O professor e escritor Leonardo Tonus foi um dos convidados da Bienal do Livro de Pernambuco a visitarem a Academia Pernambucana de Letras (APL). Nesta sexta, 10, será a vez de Rogério Pereira, editor do Rascunho, em bate-papo sobre os 25 anos do jornal literário. E no sábado, 11, a escritora e editora do selo Auroras, Dani Costa Russo, conversa com os acadêmicos e o público presente sobre “O lugar das pequenas editoras na literatura contemporânea”. Ambos, às 10h da manhã, na sede da APL, no Recife.


APL na Bienal

Na sexta, 10, o presidente da Academia Pernambucana de Letras (APL), Lourival Holanda, participa da Bienal do Livro, onde irá falar a respeito de “Uma Academia de Letras para os leitores”. No Círculo das Ideias, às 3 da tarde.


Entrelinhas das crianças

Manuel da Costa Pinto apresenta o Entrelinhas especial da semana das crianças, nesta sexta, 10, na TV Cultura. Entre os convidados, Eva Furnari, Ilan Brenman, Fernando Vilela, Stela Barbieri e Ricardo Azevedo.
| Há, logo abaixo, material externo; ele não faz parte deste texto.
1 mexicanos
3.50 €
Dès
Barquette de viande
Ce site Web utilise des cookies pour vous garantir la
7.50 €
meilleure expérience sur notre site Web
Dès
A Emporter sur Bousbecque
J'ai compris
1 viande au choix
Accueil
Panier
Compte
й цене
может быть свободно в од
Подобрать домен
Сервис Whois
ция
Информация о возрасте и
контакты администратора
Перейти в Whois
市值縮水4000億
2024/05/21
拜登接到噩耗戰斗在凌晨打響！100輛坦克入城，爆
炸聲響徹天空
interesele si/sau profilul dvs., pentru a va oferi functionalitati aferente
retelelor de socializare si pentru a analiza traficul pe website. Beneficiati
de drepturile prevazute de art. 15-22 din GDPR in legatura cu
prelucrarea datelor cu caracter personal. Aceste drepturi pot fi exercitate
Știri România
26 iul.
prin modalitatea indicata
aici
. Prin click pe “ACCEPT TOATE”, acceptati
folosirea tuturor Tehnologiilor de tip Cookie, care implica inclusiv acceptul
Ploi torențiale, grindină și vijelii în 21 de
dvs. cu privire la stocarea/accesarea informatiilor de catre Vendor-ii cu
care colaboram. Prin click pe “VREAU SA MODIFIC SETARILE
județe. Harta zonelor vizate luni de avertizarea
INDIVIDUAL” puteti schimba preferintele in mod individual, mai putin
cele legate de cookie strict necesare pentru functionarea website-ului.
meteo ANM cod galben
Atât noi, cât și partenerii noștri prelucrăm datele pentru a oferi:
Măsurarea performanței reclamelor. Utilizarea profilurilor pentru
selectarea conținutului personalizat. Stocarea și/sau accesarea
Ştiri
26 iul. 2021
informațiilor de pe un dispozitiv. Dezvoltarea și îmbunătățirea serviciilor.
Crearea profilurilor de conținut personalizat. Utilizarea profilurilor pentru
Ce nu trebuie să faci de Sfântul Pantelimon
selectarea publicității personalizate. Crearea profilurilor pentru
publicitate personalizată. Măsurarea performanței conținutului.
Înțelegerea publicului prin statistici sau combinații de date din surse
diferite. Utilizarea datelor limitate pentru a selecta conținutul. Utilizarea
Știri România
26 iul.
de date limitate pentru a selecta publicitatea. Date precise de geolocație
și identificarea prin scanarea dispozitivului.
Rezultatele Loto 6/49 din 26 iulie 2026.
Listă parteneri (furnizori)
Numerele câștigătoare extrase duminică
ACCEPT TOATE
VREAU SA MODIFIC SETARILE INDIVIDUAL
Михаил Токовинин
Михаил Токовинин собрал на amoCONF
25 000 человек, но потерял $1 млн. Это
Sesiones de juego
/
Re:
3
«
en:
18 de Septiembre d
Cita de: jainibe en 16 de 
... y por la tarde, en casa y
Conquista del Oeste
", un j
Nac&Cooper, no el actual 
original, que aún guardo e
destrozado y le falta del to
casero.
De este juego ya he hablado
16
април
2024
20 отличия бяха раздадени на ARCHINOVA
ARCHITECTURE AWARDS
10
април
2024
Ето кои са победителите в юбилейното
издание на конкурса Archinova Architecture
Nas conversas, são abordados temas como o lugar social da criança, a ideia de infância, as novas tecnologias e a Inteligência Artificial na criação da literatura infantil. O programa também presta homenagem a Ziraldo. O Entrelinhas vai ao ar a partir das 8 da noite.


Novos Engenhos

A Bienal do Livro de Pernambuco recebe o lançamento da campanha de financiamento do novo livro de Roberto Azoubel, “Novos Engenhos”, em publicação da Titivillus, com prefácio de Xico Sá. O autor irá dialogar com o DJ Dolores e o professor Anco Márcio Tenório, sobre regionalismo, manguebeat e literatura contemporânea. A mediação será do editor Rodrigo Acioli. A partir das 2 da tarde, neste sábado, 11, no espaço Conexão Petrobras. A campanha de apoio à publicação será divulgada no evento, e estará no site da Benfeitoria.


Flor de gerundiar

Taciana A. Ferraz lança a poesia de “Flor de Gerundiar” no sábado, 11, no espaço Conexão Petrobras da Bienal do Livro de Pernambuco, a partir das 7 da noite. A obra é apresentada como “um jardim de versos vivos, onde palavras brotam como sementes de autoconhecimento e liberdade”.